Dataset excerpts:
+++++
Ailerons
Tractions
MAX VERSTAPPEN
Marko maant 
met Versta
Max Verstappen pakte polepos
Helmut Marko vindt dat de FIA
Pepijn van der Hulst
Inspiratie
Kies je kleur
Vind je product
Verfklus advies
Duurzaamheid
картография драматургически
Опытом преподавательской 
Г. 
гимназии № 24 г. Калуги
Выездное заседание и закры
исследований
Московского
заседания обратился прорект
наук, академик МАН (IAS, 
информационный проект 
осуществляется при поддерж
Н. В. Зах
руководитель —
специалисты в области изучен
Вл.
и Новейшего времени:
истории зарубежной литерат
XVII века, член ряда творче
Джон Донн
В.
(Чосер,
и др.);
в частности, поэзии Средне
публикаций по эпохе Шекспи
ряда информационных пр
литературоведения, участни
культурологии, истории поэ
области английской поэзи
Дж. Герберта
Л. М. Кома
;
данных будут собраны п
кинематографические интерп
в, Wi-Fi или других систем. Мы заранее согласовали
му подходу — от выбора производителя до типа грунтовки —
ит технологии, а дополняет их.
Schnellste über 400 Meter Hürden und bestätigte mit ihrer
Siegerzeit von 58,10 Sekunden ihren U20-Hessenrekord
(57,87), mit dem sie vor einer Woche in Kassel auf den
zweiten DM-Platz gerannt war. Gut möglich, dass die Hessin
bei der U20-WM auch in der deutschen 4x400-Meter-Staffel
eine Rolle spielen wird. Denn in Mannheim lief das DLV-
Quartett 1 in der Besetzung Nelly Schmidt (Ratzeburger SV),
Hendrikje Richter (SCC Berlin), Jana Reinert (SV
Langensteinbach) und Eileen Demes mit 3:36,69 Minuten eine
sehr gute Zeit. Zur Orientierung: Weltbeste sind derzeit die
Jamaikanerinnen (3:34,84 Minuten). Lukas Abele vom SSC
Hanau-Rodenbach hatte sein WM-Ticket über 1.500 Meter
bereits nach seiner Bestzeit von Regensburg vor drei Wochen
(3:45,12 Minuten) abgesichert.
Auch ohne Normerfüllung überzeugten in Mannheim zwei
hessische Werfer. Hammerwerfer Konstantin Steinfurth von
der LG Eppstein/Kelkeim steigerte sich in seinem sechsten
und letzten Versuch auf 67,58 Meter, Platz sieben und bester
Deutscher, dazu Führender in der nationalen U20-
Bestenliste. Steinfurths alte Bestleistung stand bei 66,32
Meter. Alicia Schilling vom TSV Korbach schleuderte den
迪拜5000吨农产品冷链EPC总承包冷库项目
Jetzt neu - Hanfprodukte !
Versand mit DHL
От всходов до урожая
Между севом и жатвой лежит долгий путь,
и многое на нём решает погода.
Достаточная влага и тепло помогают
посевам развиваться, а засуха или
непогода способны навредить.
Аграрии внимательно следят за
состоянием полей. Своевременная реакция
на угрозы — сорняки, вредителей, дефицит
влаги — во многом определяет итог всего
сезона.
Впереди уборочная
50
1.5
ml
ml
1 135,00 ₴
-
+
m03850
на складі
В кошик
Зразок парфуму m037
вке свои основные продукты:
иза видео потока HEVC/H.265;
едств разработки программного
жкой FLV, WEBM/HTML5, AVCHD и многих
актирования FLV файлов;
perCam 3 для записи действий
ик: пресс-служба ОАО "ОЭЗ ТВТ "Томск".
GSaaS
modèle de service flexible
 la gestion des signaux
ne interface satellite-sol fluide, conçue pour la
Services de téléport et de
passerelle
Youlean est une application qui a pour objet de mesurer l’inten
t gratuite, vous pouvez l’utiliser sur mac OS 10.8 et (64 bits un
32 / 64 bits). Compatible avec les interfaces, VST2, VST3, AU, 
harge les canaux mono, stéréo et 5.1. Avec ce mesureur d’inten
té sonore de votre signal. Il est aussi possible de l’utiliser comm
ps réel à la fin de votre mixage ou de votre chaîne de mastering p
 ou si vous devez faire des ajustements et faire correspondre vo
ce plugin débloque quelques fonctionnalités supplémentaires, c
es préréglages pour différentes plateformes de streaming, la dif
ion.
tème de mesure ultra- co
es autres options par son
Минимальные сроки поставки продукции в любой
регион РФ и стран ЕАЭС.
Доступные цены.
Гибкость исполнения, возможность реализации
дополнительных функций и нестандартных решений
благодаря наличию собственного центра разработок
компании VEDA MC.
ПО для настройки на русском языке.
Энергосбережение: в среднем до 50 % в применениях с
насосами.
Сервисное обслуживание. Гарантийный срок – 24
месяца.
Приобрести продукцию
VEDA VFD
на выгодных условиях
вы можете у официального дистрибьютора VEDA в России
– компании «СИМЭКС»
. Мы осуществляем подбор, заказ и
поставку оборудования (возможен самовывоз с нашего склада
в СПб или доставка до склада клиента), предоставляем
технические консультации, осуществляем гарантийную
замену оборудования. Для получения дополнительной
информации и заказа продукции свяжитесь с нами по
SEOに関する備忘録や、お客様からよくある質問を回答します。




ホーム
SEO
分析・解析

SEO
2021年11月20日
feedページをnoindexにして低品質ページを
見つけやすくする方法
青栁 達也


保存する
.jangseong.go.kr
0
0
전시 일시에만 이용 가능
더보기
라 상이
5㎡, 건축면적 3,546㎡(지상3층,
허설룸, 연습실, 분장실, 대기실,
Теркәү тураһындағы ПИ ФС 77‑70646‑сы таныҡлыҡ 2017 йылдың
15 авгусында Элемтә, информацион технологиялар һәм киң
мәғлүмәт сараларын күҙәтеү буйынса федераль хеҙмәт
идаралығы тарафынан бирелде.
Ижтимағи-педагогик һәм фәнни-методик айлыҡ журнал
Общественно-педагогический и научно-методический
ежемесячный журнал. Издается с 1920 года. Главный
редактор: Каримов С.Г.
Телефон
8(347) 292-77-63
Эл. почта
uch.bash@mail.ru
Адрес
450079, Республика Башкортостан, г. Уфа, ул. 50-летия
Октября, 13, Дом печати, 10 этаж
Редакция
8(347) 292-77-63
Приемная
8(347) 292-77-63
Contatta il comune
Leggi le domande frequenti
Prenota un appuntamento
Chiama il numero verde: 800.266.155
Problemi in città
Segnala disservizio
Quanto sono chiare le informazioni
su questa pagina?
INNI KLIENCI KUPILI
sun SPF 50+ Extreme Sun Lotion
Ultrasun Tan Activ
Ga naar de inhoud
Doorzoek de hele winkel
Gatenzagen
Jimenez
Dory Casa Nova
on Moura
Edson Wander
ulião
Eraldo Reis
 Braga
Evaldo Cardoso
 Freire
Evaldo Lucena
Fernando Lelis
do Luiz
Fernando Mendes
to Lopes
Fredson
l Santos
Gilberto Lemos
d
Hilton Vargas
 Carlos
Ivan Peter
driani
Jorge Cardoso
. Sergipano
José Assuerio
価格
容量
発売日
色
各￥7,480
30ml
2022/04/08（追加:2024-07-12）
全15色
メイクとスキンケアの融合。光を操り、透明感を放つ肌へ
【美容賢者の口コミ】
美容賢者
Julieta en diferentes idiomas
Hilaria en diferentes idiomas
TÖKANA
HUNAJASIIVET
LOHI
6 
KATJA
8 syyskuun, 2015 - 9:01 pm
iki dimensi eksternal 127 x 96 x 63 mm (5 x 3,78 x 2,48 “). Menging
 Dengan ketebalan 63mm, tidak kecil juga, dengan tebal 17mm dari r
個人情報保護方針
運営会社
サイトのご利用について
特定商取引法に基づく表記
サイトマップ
+++++
» What is expected
Rewrite all of the material above with "Hammerwerfer" changed to "Diskuswerfer" and every other part left as it is.

» Answer to the problem
Ailerons
Tractions
MAX VERSTAPPEN
Marko maant 
met Versta
Max Verstappen pakte polepos
Helmut Marko vindt dat de FIA
Pepijn van der Hulst
Inspiratie
Kies je kleur
Vind je product
Verfklus advies
Duurzaamheid
картография драматургически
Опытом преподавательской 
Г. 
гимназии № 24 г. Калуги
Выездное заседание и закры
исследований
Московского
заседания обратился прорект
наук, академик МАН (IAS, 
информационный проект 
осуществляется при поддерж
Н. В. Зах
руководитель —
специалисты в области изучен
Вл.
и Новейшего времени:
истории зарубежной литерат
XVII века, член ряда творче
Джон Донн
В.
(Чосер,
и др.);
в частности, поэзии Средне
публикаций по эпохе Шекспи
ряда информационных пр
литературоведения, участни
культурологии, истории поэ
области английской поэзи
Дж. Герберта
Л. М. Кома
;
данных будут собраны п
кинематографические интерп
в, Wi-Fi или других систем. Мы заранее согласовали
му подходу — от выбора производителя до типа грунтовки —
ит технологии, а дополняет их.
Schnellste über 400 Meter Hürden und bestätigte mit ihrer
Siegerzeit von 58,10 Sekunden ihren U20-Hessenrekord
(57,87), mit dem sie vor einer Woche in Kassel auf den
zweiten DM-Platz gerannt war. Gut möglich, dass die Hessin
bei der U20-WM auch in der deutschen 4x400-Meter-Staffel
eine Rolle spielen wird. Denn in Mannheim lief das DLV-
Quartett 1 in der Besetzung Nelly Schmidt (Ratzeburger SV),
Hendrikje Richter (SCC Berlin), Jana Reinert (SV
Langensteinbach) und Eileen Demes mit 3:36,69 Minuten eine
sehr gute Zeit. Zur Orientierung: Weltbeste sind derzeit die
Jamaikanerinnen (3:34,84 Minuten). Lukas Abele vom SSC
Hanau-Rodenbach hatte sein WM-Ticket über 1.500 Meter
bereits nach seiner Bestzeit von Regensburg vor drei Wochen
(3:45,12 Minuten) abgesichert.
Auch ohne Normerfüllung überzeugten in Mannheim zwei
hessische Werfer. Diskuswerfer Konstantin Steinfurth von
der LG Eppstein/Kelkeim steigerte sich in seinem sechsten
und letzten Versuch auf 67,58 Meter, Platz sieben und bester
Deutscher, dazu Führender in der nationalen U20-
Bestenliste. Steinfurths alte Bestleistung stand bei 66,32
Meter. Alicia Schilling vom TSV Korbach schleuderte den
迪拜5000吨农产品冷链EPC总承包冷库项目
Jetzt neu - Hanfprodukte !
Versand mit DHL
От всходов до урожая
Между севом и жатвой лежит долгий путь,
и многое на нём решает погода.
Достаточная влага и тепло помогают
посевам развиваться, а засуха или
непогода способны навредить.
Аграрии внимательно следят за
состоянием полей. Своевременная реакция
на угрозы — сорняки, вредителей, дефицит
влаги — во многом определяет итог всего
сезона.
Впереди уборочная
50
1.5
ml
ml
1 135,00 ₴
-
+
m03850
на складі
В кошик
Зразок парфуму m037
вке свои основные продукты:
иза видео потока HEVC/H.265;
едств разработки программного
жкой FLV, WEBM/HTML5, AVCHD и многих
актирования FLV файлов;
perCam 3 для записи действий
ик: пресс-служба ОАО "ОЭЗ ТВТ "Томск".
GSaaS
modèle de service flexible
 la gestion des signaux
ne interface satellite-sol fluide, conçue pour la
Services de téléport et de
passerelle
Youlean est une application qui a pour objet de mesurer l’inten
t gratuite, vous pouvez l’utiliser sur mac OS 10.8 et (64 bits un
32 / 64 bits). Compatible avec les interfaces, VST2, VST3, AU, 
harge les canaux mono, stéréo et 5.1. Avec ce mesureur d’inten
té sonore de votre signal. Il est aussi possible de l’utiliser comm
ps réel à la fin de votre mixage ou de votre chaîne de mastering p
 ou si vous devez faire des ajustements et faire correspondre vo
ce plugin débloque quelques fonctionnalités supplémentaires, c
es préréglages pour différentes plateformes de streaming, la dif
ion.
tème de mesure ultra- co
es autres options par son
Минимальные сроки поставки продукции в любой
регион РФ и стран ЕАЭС.
Доступные цены.
Гибкость исполнения, возможность реализации
дополнительных функций и нестандартных решений
благодаря наличию собственного центра разработок
компании VEDA MC.
ПО для настройки на русском языке.
Энергосбережение: в среднем до 50 % в применениях с
насосами.
Сервисное обслуживание. Гарантийный срок – 24
месяца.
Приобрести продукцию
VEDA VFD
на выгодных условиях
вы можете у официального дистрибьютора VEDA в России
– компании «СИМЭКС»
. Мы осуществляем подбор, заказ и
поставку оборудования (возможен самовывоз с нашего склада
в СПб или доставка до склада клиента), предоставляем
технические консультации, осуществляем гарантийную
замену оборудования. Для получения дополнительной
информации и заказа продукции свяжитесь с нами по
SEOに関する備忘録や、お客様からよくある質問を回答します。




ホーム
SEO
分析・解析

SEO
2021年11月20日
feedページをnoindexにして低品質ページを
見つけやすくする方法
青栁 達也


保存する
.jangseong.go.kr
0
0
전시 일시에만 이용 가능
더보기
라 상이
5㎡, 건축면적 3,546㎡(지상3층,
허설룸, 연습실, 분장실, 대기실,
Теркәү тураһындағы ПИ ФС 77‑70646‑сы таныҡлыҡ 2017 йылдың
15 авгусында Элемтә, информацион технологиялар һәм киң
мәғлүмәт сараларын күҙәтеү буйынса федераль хеҙмәт
идаралығы тарафынан бирелде.
Ижтимағи-педагогик һәм фәнни-методик айлыҡ журнал
Общественно-педагогический и научно-методический
ежемесячный журнал. Издается с 1920 года. Главный
редактор: Каримов С.Г.
Телефон
8(347) 292-77-63
Эл. почта
uch.bash@mail.ru
Адрес
450079, Республика Башкортостан, г. Уфа, ул. 50-летия
Октября, 13, Дом печати, 10 этаж
Редакция
8(347) 292-77-63
Приемная
8(347) 292-77-63
Contatta il comune
Leggi le domande frequenti
Prenota un appuntamento
Chiama il numero verde: 800.266.155
Problemi in città
Segnala disservizio
Quanto sono chiare le informazioni
su questa pagina?
INNI KLIENCI KUPILI
sun SPF 50+ Extreme Sun Lotion
Ultrasun Tan Activ
Ga naar de inhoud
Doorzoek de hele winkel
Gatenzagen
Jimenez
Dory Casa Nova
on Moura
Edson Wander
ulião
Eraldo Reis
 Braga
Evaldo Cardoso
 Freire
Evaldo Lucena
Fernando Lelis
do Luiz
Fernando Mendes
to Lopes
Fredson
l Santos
Gilberto Lemos
d
Hilton Vargas
 Carlos
Ivan Peter
driani
Jorge Cardoso
. Sergipano
José Assuerio
価格
容量
発売日
色
各￥7,480
30ml
2022/04/08（追加:2024-07-12）
全15色
メイクとスキンケアの融合。光を操り、透明感を放つ肌へ
【美容賢者の口コミ】
美容賢者
Julieta en diferentes idiomas
Hilaria en diferentes idiomas
TÖKANA
HUNAJASIIVET
LOHI
6 
KATJA
8 syyskuun, 2015 - 9:01 pm
iki dimensi eksternal 127 x 96 x 63 mm (5 x 3,78 x 2,48 “). Menging
 Dengan ketebalan 63mm, tidak kecil juga, dengan tebal 17mm dari r
個人情報保護方針
運営会社
サイトのご利用について
特定商取引法に基づく表記
サイトマップ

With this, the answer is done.